3.2.4 Hyperparameter tuning

The ESOA is used for adjusting the hyperparameters of the three DL models. Based on the Great Egret’s aggressive and the Snowy Egret’s sit-and-wait strategies [23], ESOA has integrated the benefits of the abovementioned strategies and constructs corresponding mathematical modelling to enumerate the behaviour. The ESOA is a parallel process with three building blocks: the discriminant condition, the sit-and-wait and the aggressive strategies. There exist 3 Egrets in a single Egret Squad (ES), Egret A uses a guiding forward method whereas Egret B and C correspondingly adapt encircling and random walking models as follows:

Sit-and-Wait Strategy

Assume that the location of thei^th ES is $x_{i} \in ℝ^{n},$ n indicates the problem dimension, and A (x_i) shows Snowy ES estimation technique of the prey in the present position. y denotes the approximation of prey in an existing position, ${\hat{y}}_{i} = A (x_{i}),$ (10)

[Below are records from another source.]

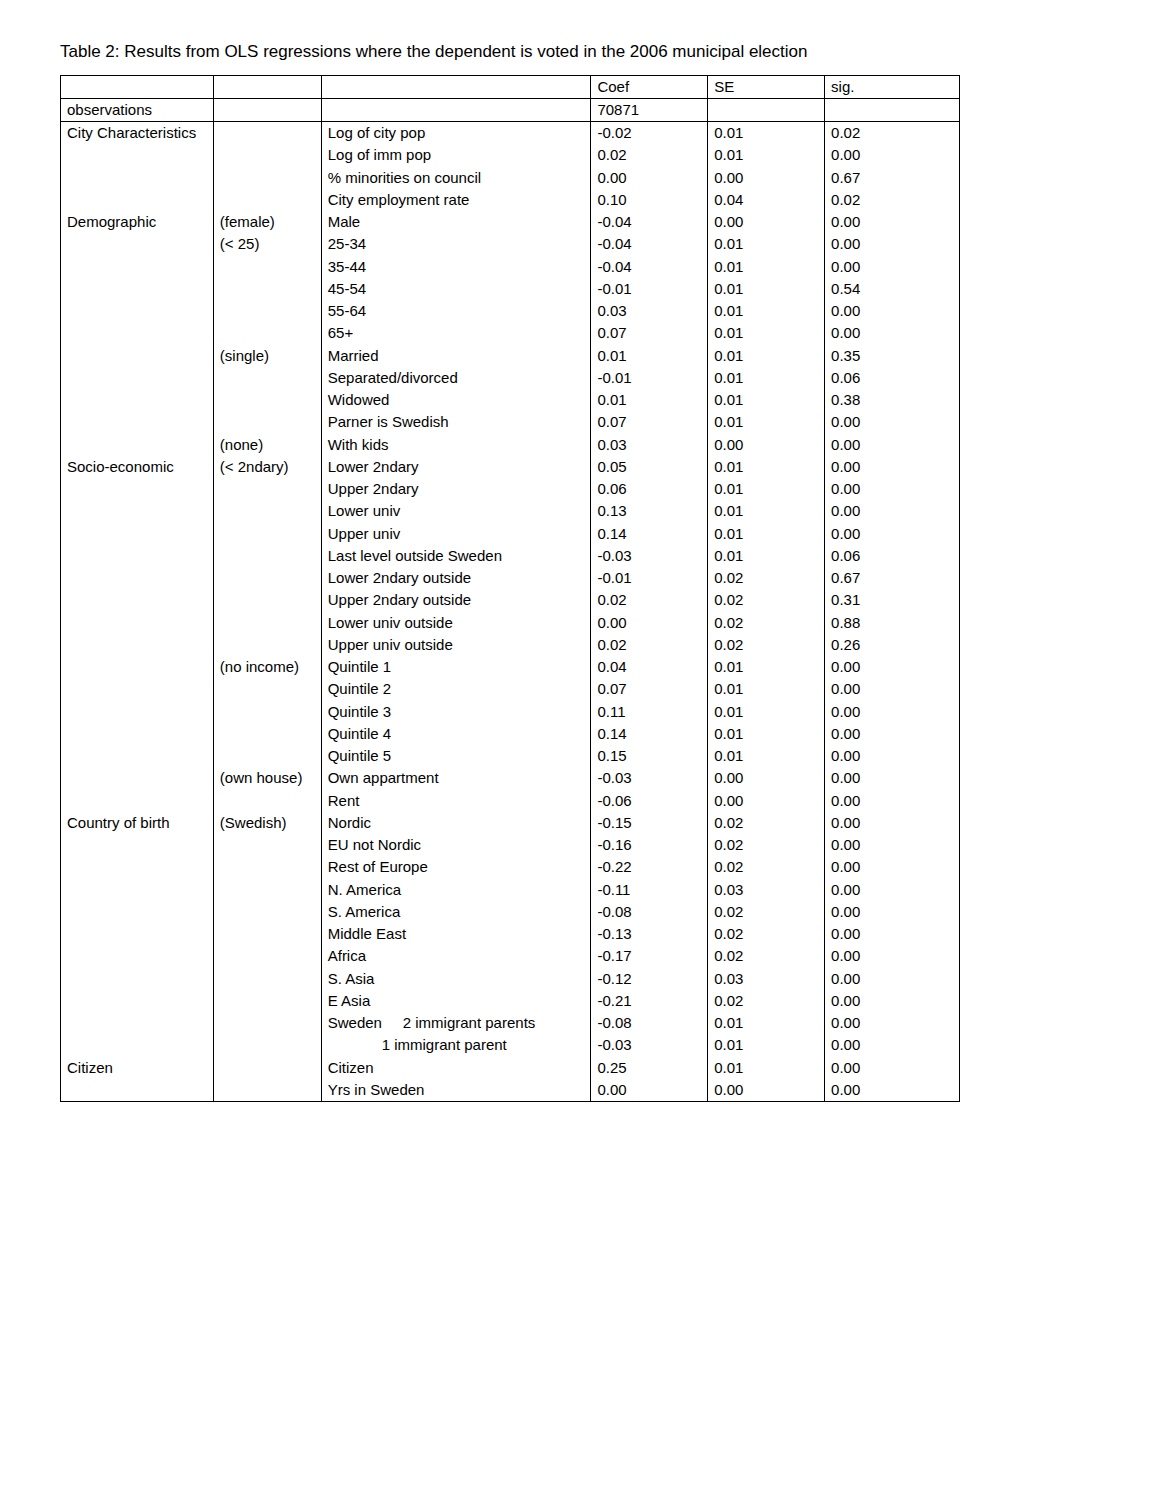Table 2: Results from OLS regressions where the dependent is voted in the 2006 municipal election
| | | | Coef | SE | sig. |
| --- | --- | --- | --- | --- | --- |
| observations | | | 70871 | | |
| City Characteristics | | Log of city pop | -0.02 | 0.01 | 0.02 |
| | | Log of imm pop | 0.02 | 0.01 | 0.00 |
| | | % minorities on council | 0.00 | 0.00 | 0.67 |
| | | City employment rate | 0.10 | 0.04 | 0.02 |
| Demographic | (female) | Male | -0.04 | 0.00 | 0.00 |
| | (< 25) | 25-34 | -0.04 | 0.01 | 0.00 |
| | | 35-44 | -0.04 | 0.01 | 0.00 |
| | | 45-54 | -0.01 | 0.01 | 0.54 |
| | | 55-64 | 0.03 | 0.01 | 0.00 |
| | | 65+ | 0.07 | 0.01 | 0.00 |
| | (single) | Married | 0.01 | 0.01 | 0.35 |
| | | Separated/divorced | -0.01 | 0.01 | 0.06 |
| | | Widowed | 0.01 | 0.01 | 0.38 |
| | | Parner is Swedish | 0.07 | 0.01 | 0.00 |
| | (none) | With kids | 0.03 | 0.00 | 0.00 |
| Socio-economic | (< 2ndary) | Lower 2ndary | 0.05 | 0.01 | 0.00 |
| | | Upper 2ndary | 0.06 | 0.01 | 0.00 |
| | | Lower univ | 0.13 | 0.01 | 0.00 |
| | | Upper univ | 0.14 | 0.01 | 0.00 |
| | | Last level outside Sweden | -0.03 | 0.01 | 0.06 |
| | | Lower 2ndary outside | -0.01 | 0.02 | 0.67 |
| | | Upper 2ndary outside | 0.02 | 0.02 | 0.31 |
| | | Lower univ outside | 0.00 | 0.02 | 0.88 |
| | | Upper univ outside | 0.02 | 0.02 | 0.26 |
| | (no income) | Quintile 1 | 0.04 | 0.01 | 0.00 |
| | | Quintile 2 | 0.07 | 0.01 | 0.00 |
| | | Quintile 3 | 0.11 | 0.01 | 0.00 |
| | | Quintile 4 | 0.14 | 0.01 | 0.00 |
| | | Quintile 5 | 0.15 | 0.01 | 0.00 |
| | (own house) | Own appartment | -0.03 | 0.00 | 0.00 |
| | | Rent | -0.06 | 0.00 | 0.00 |
| Country of birth | (Swedish) | Nordic | -0.15 | 0.02 | 0.00 |
| | | EU not Nordic | -0.16 | 0.02 | 0.00 |
| | | Rest of Europe | -0.22 | 0.02 | 0.00 |
| | | N. America | -0.11 | 0.03 | 0.00 |
| | | S. America | -0.08 | 0.02 | 0.00 |
| | | Middle East | -0.13 | 0.02 | 0.00 |
| | | Africa | -0.17 | 0.02 | 0.00 |
| | | S. Asia | -0.12 | 0.03 | 0.00 |
| | | E Asia | -0.21 | 0.02 | 0.00 |
| | | Sweden 2 immigrant parents | -0.08 | 0.01 | 0.00 |
| | | 1 immigrant parent | -0.03 | 0.01 | 0.00 |
| Citizen | | Citizen | 0.25 | 0.01 | 0.00 |
| | | Yrs in Sweden | 0.00 | 0.00 | 0.00 |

Then the estimated technique is parameterized by, ${\hat{y}}_{j} = w_{i} \cdot x_{i},$ (11)

Where $w_{i} \in ℝ^{n}$ denotes the weight of the estimated technique. The error e_i is defined by, $e_{i} = ∥ {\hat{y}}_{j} - \frac{{y_{i} ∥}^{2}}{2} .$ (12)

In the meantime, ${\hat{g}}_{i} \in ℝ^{n}$ , the real-time gradient of ω_i, is recovered by taking the partial derivatives of w_j for error Equation (12), and the direction ${\hat{d}}_{j} .$ $\begin{array}{l} {\hat{g}}_{i} = \frac{\partial \hat{e}}{\partial w_{i}} \\ = \frac{\partial {‖ {\hat{y}}_{i} - y_{i} ‖}^{2} / 2}{\partial w_{i}} \\ = ({\hat{y}}_{i} - y_{i}) \cdot X i^{'} \\ {\hat{d}}_{i} = {\hat{g}}_{i} / | {\hat{g}}_{i} | . \end{array}$ (13)

Where Egrets represent best Egrets during prey behaviour, based on the practice of approximating prey behaviours and integrating their ideas. $d_{h, i} \in ℝ^{n}$ and $d_{g, i} \in ℝ^{n}$ indicates the directional association of the squad’s better position. $d_{h, i} = \frac{x_{ibest} - x_{i}}{| x_{ibesi} - x_{i} |} \cdot \frac{f_{ibest} - f_{i}}{| x_{ibesi} - x_{i} |} + d_{ibest}$ (14) $d_{g, i} = \frac{x_{gbesi} - X_{i}}{| x_{gbest} - X_{i} |} . \frac{f_{gbesi} - f_{i}}{| x_{gbest} - X_{i} |} + d_{gbest}$ (15)

The incorporated gradient $g_{i} \in ℝ^{n}$ is formulated as follows, and r_h ∈ [0, 0.5), r_g ∈ [0, 0.5): $g_{i} = (1 - r_{h} - r_{g}) \cdot {\hat{d}}_{i} + r_{h} \cdot d_{h, i} + r_{g} \cdot d_{g, i}$ (16)

The adaptive weight update technique is used, β₁ is 0.9 and β₂ is 0.99: $\begin{matrix} m_{i} = β_{1} \cdot m_{i} + (1 - β_{1}) \cdot g_{i} \\ v_{i} = β_{1} \cdot v_{i} + (1 - β_{1}) \cdot g_{i^{'}}^{2} \\ w_{i} = w_{i} - m_{i} / \sqrt{v_{i}} \end{matrix}$ (17)

Based on Egret A judgement of the present condition, the next sample position x_a,i is defined by, $x_{a, i} = x_{i} + {step}_{a} \cdot \exp (- \frac{t}{0.1 \cdot t_{\max}}) \cdot hop \cdot g_{i},$ (18)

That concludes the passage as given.